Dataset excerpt
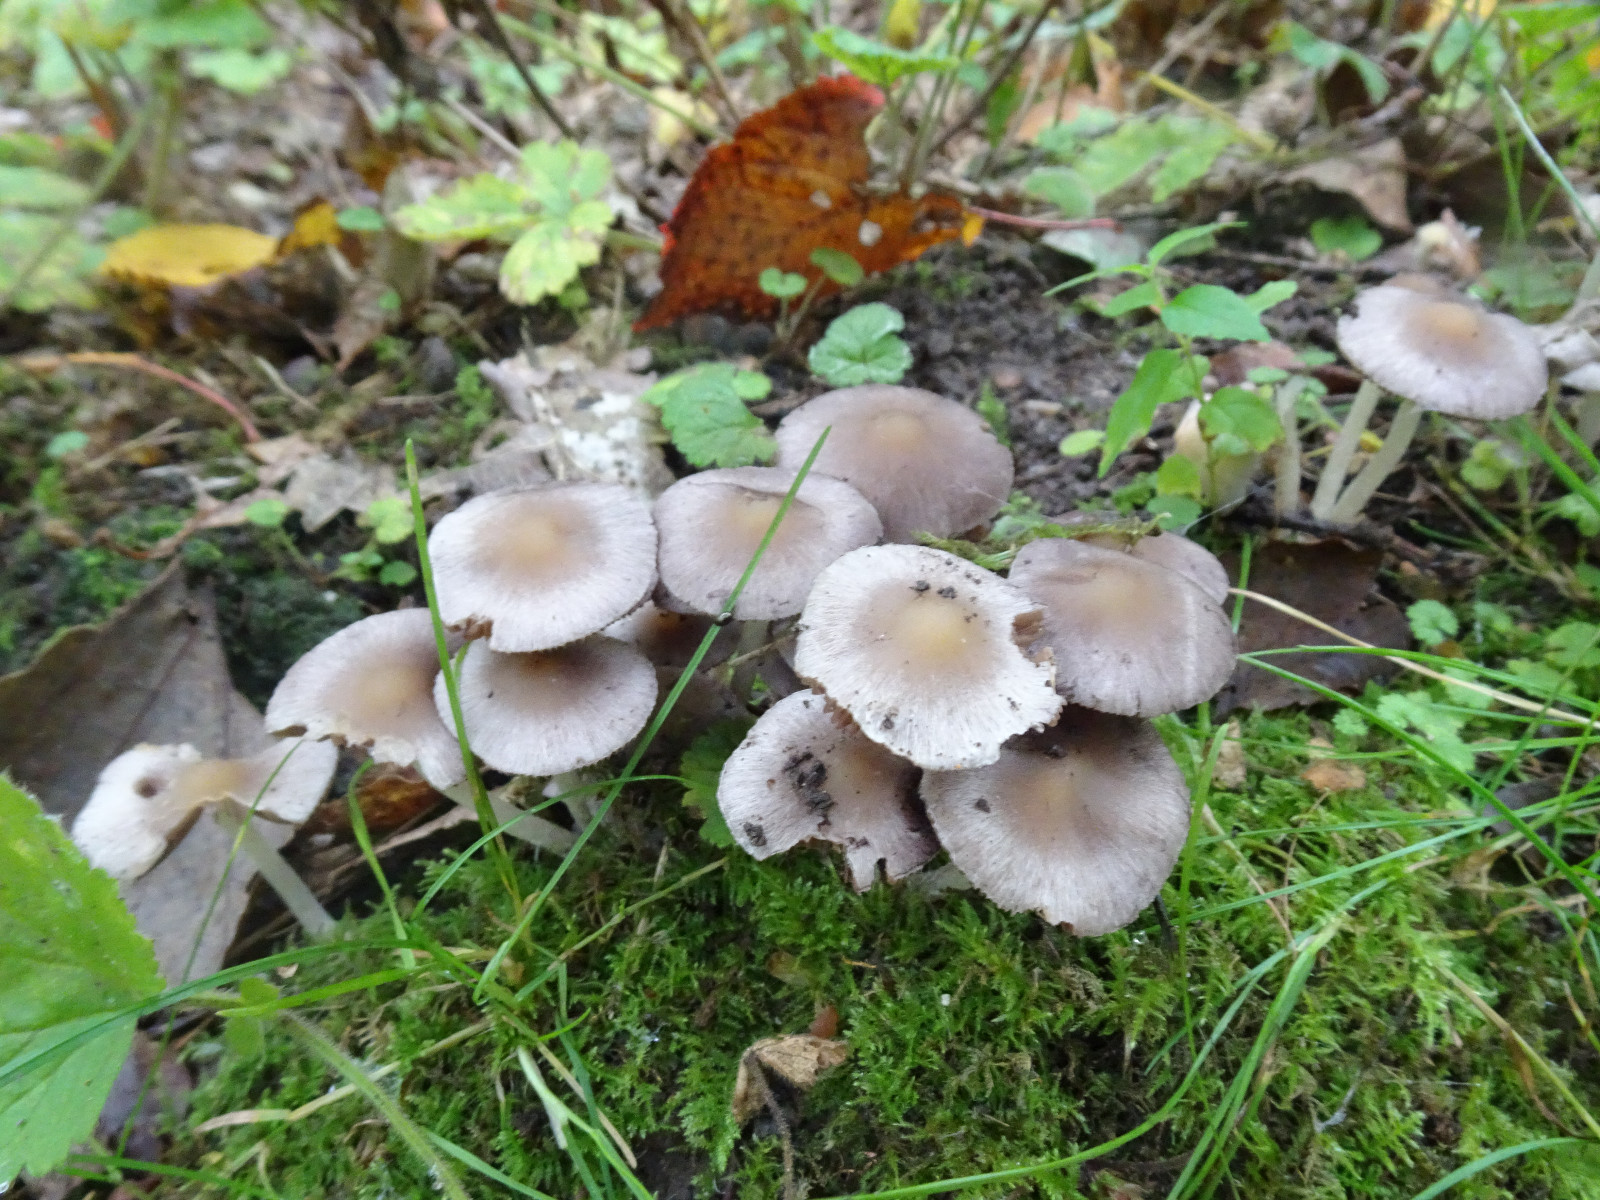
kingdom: Fungi
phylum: Basidiomycota
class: Agaricomycetes
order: Agaricales
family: Psathyrellaceae
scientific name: Psathyrellaceae
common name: mørkhatfamilien
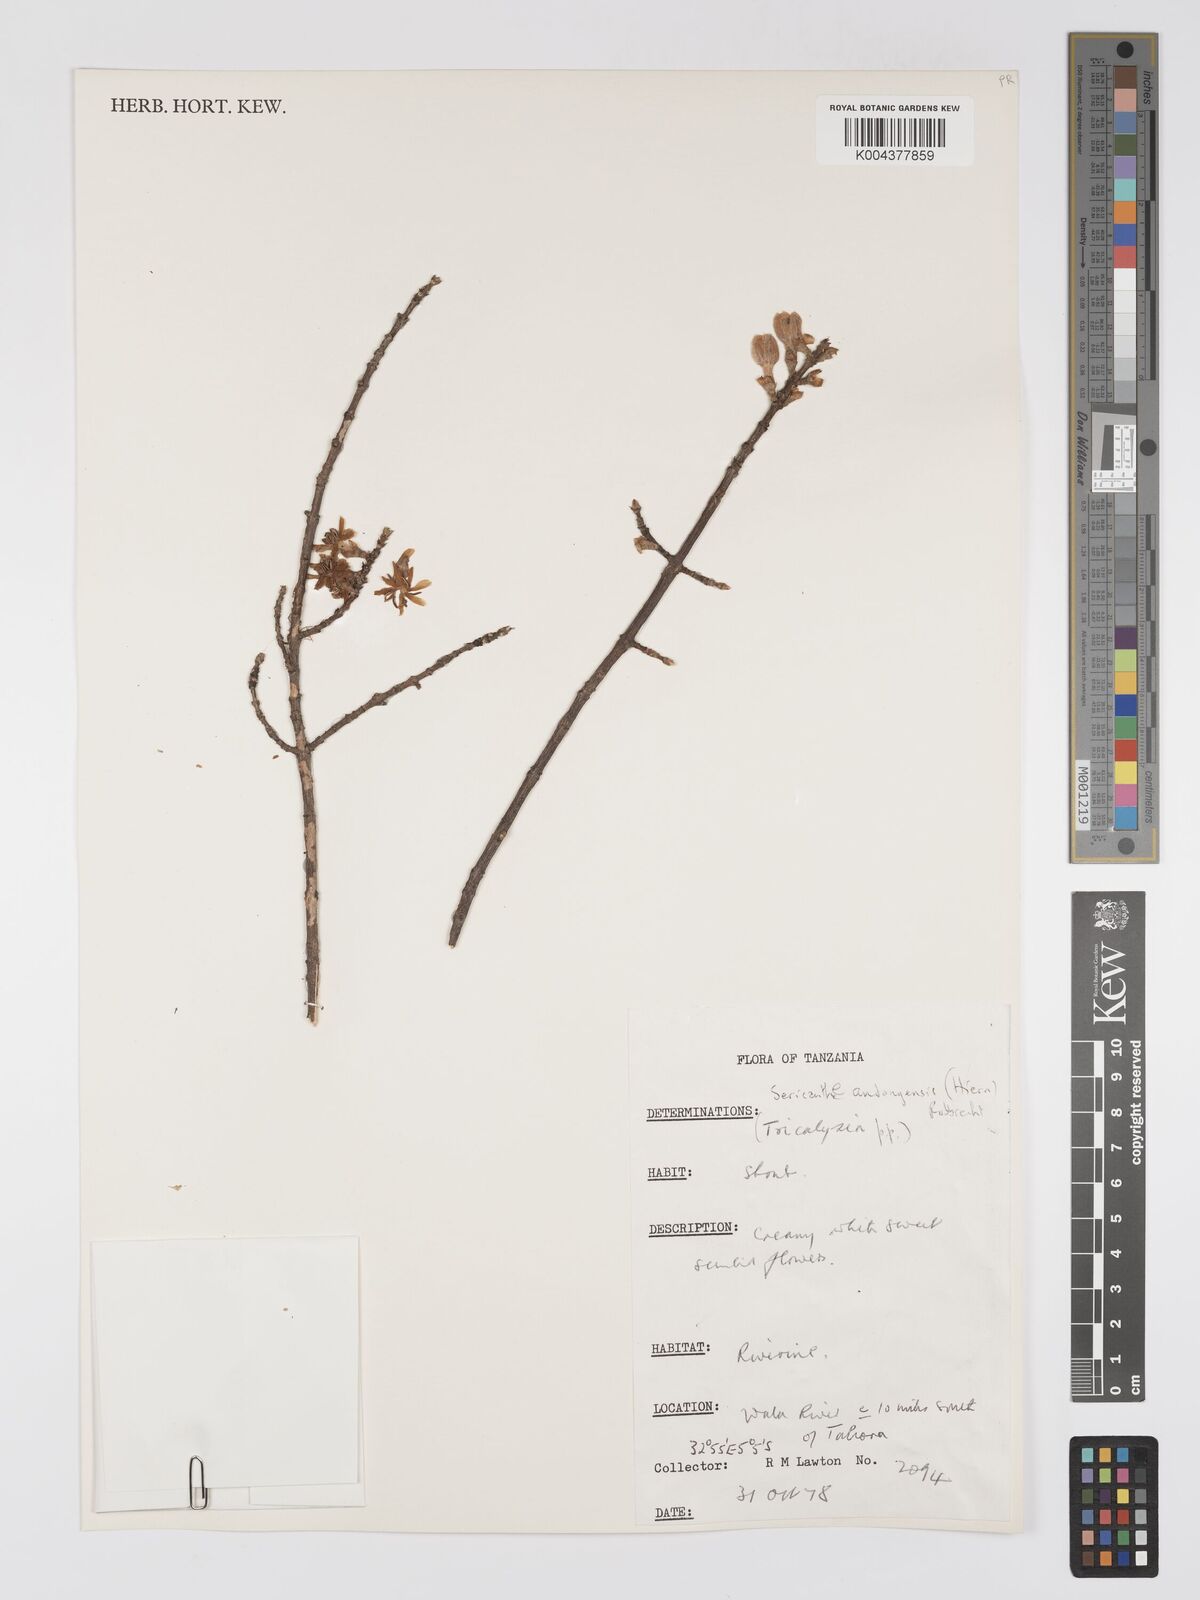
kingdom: Plantae
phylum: Tracheophyta
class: Magnoliopsida
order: Gentianales
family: Rubiaceae
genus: Sericanthe
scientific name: Sericanthe andongensis
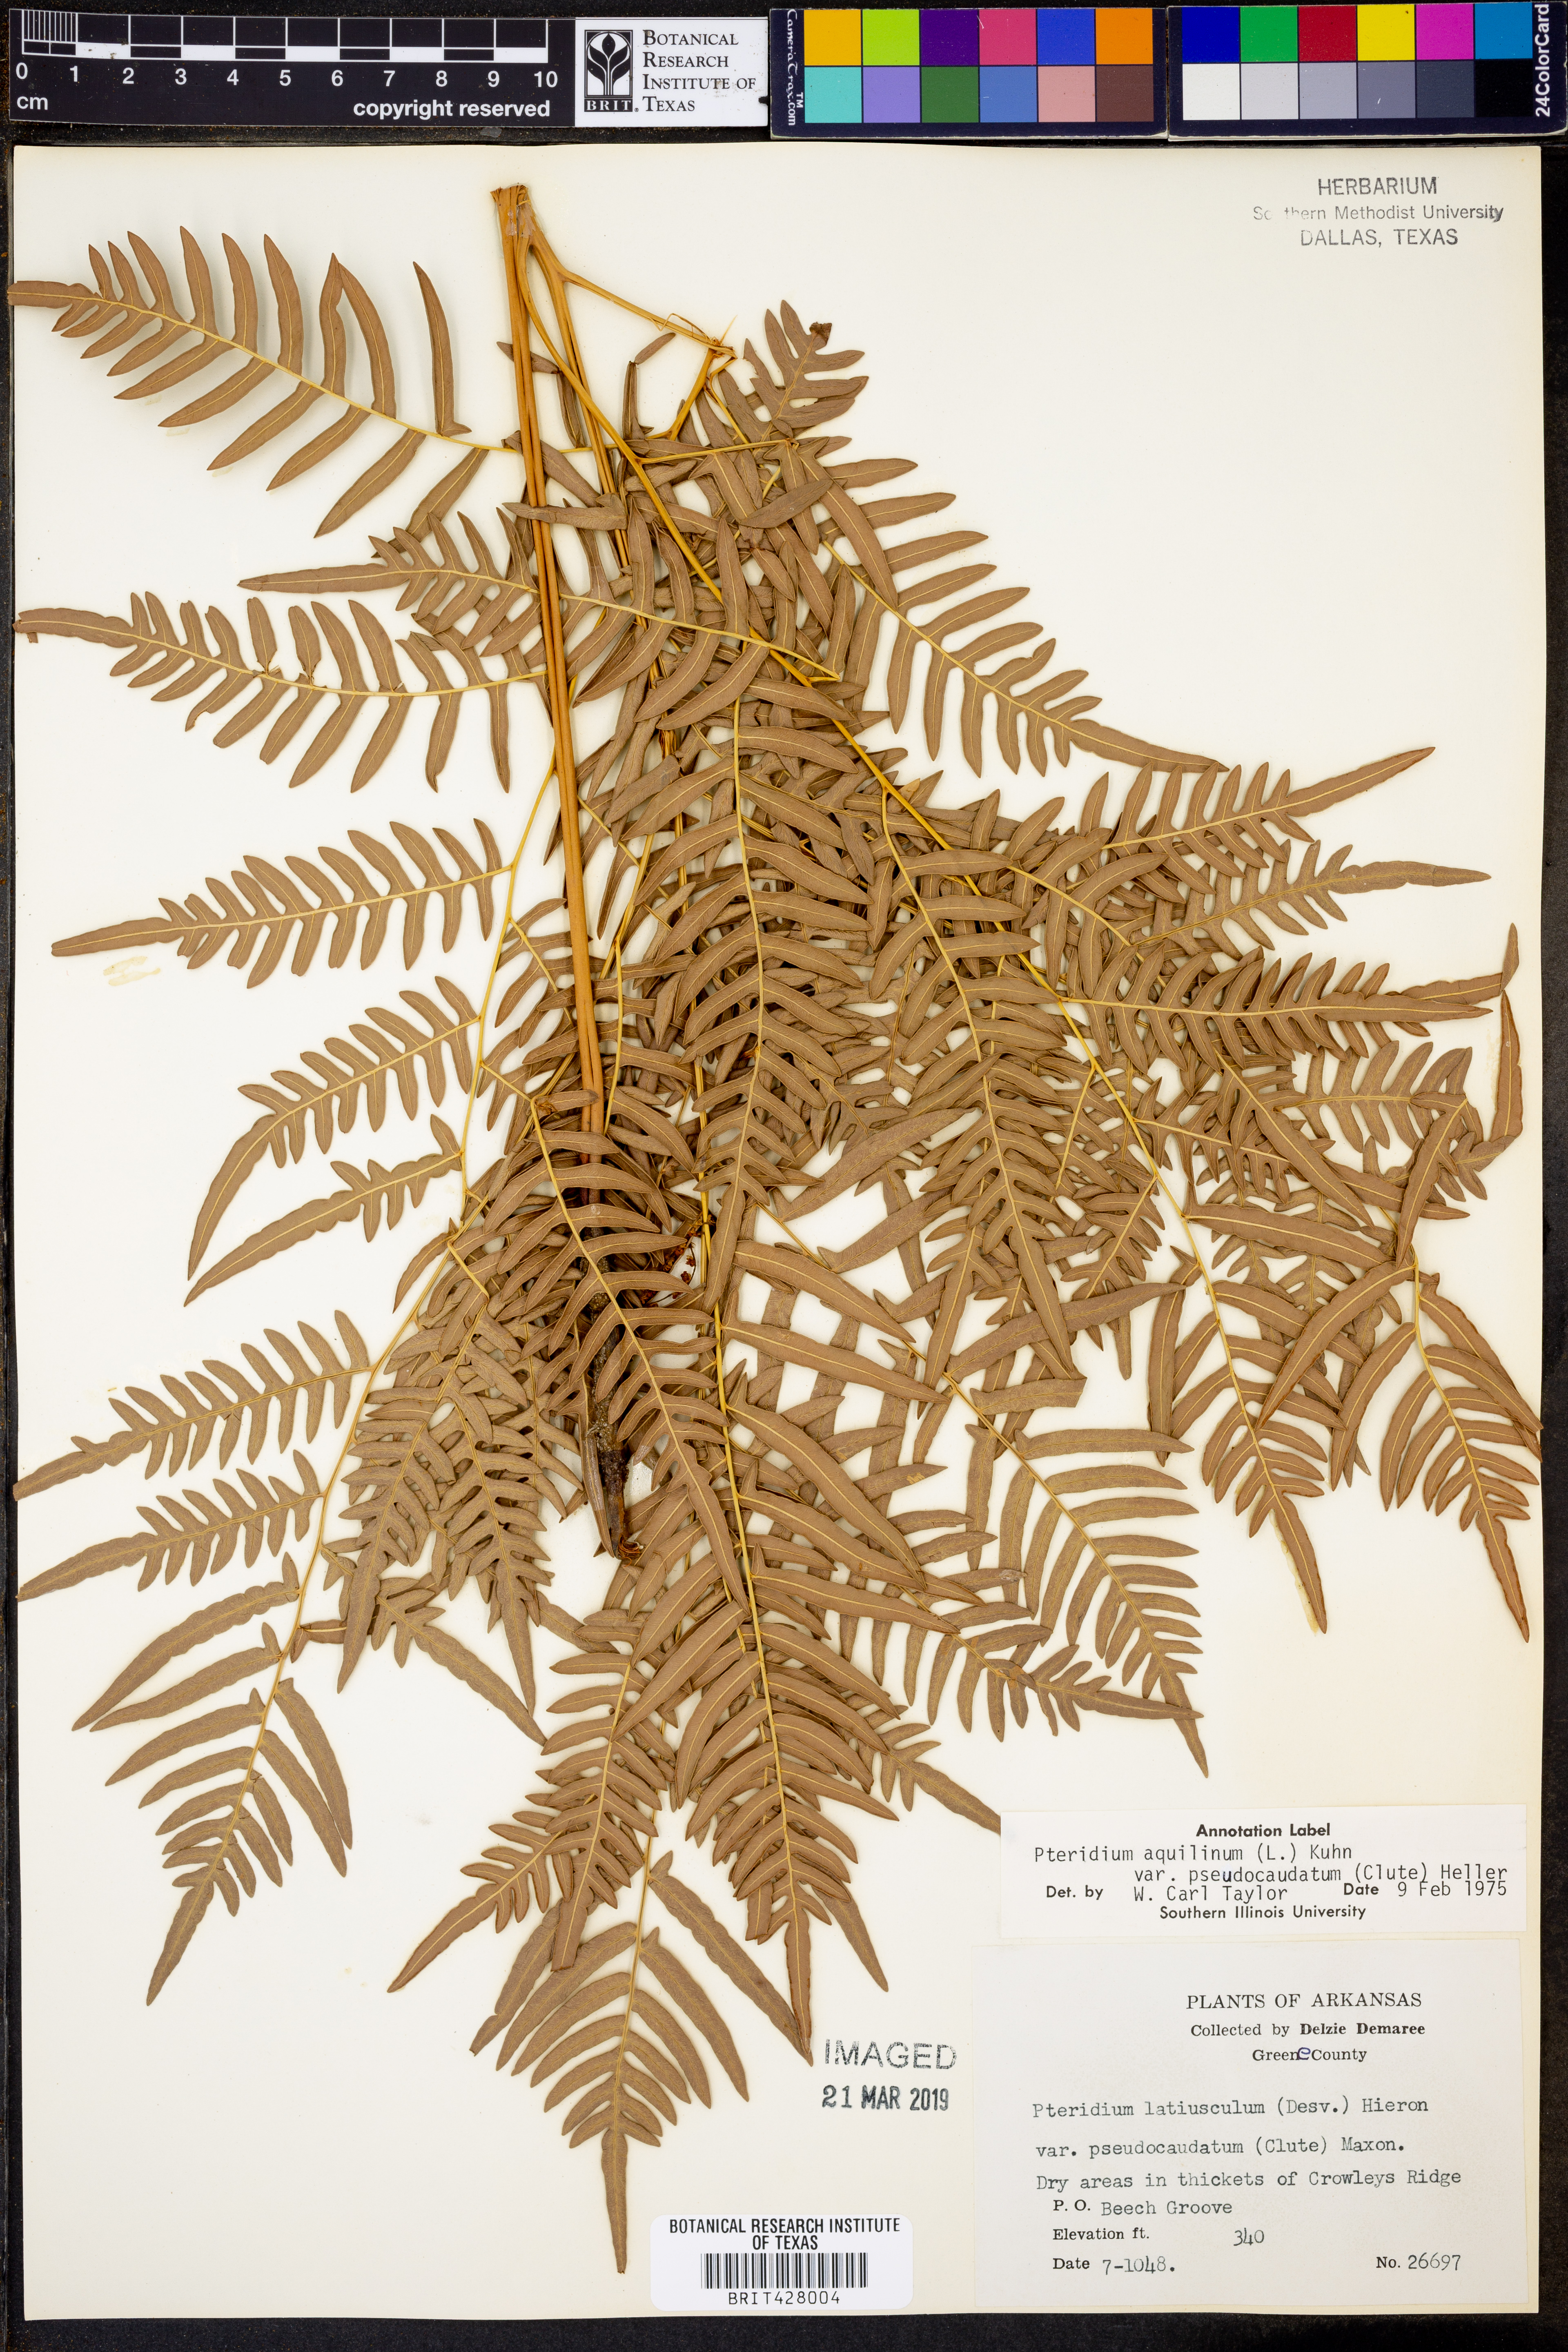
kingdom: Plantae
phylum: Tracheophyta
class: Polypodiopsida
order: Polypodiales
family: Dennstaedtiaceae
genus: Pteridium
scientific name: Pteridium aquilinum
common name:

### PROBLEM REQUIREMENTS
Please write out the records again with "common name" replaced by "vernacular name" everywhere and everything else unchanged. Leave out the pictures.

### SOLVED EXERCISE
kingdom: Fungi
phylum: Basidiomycota
class: Agaricomycetes
order: Agaricales
family: Psathyrellaceae
scientific name: Psathyrellaceae
vernacular name: mørkhatfamilien
kingdom: Plantae
phylum: Tracheophyta
class: Magnoliopsida
order: Gentianales
family: Rubiaceae
genus: Sericanthe
scientific name: Sericanthe andongensis
kingdom: Plantae
phylum: Tracheophyta
class: Polypodiopsida
order: Polypodiales
family: Dennstaedtiaceae
genus: Pteridium
scientific name: Pteridium aquilinum
vernacular name:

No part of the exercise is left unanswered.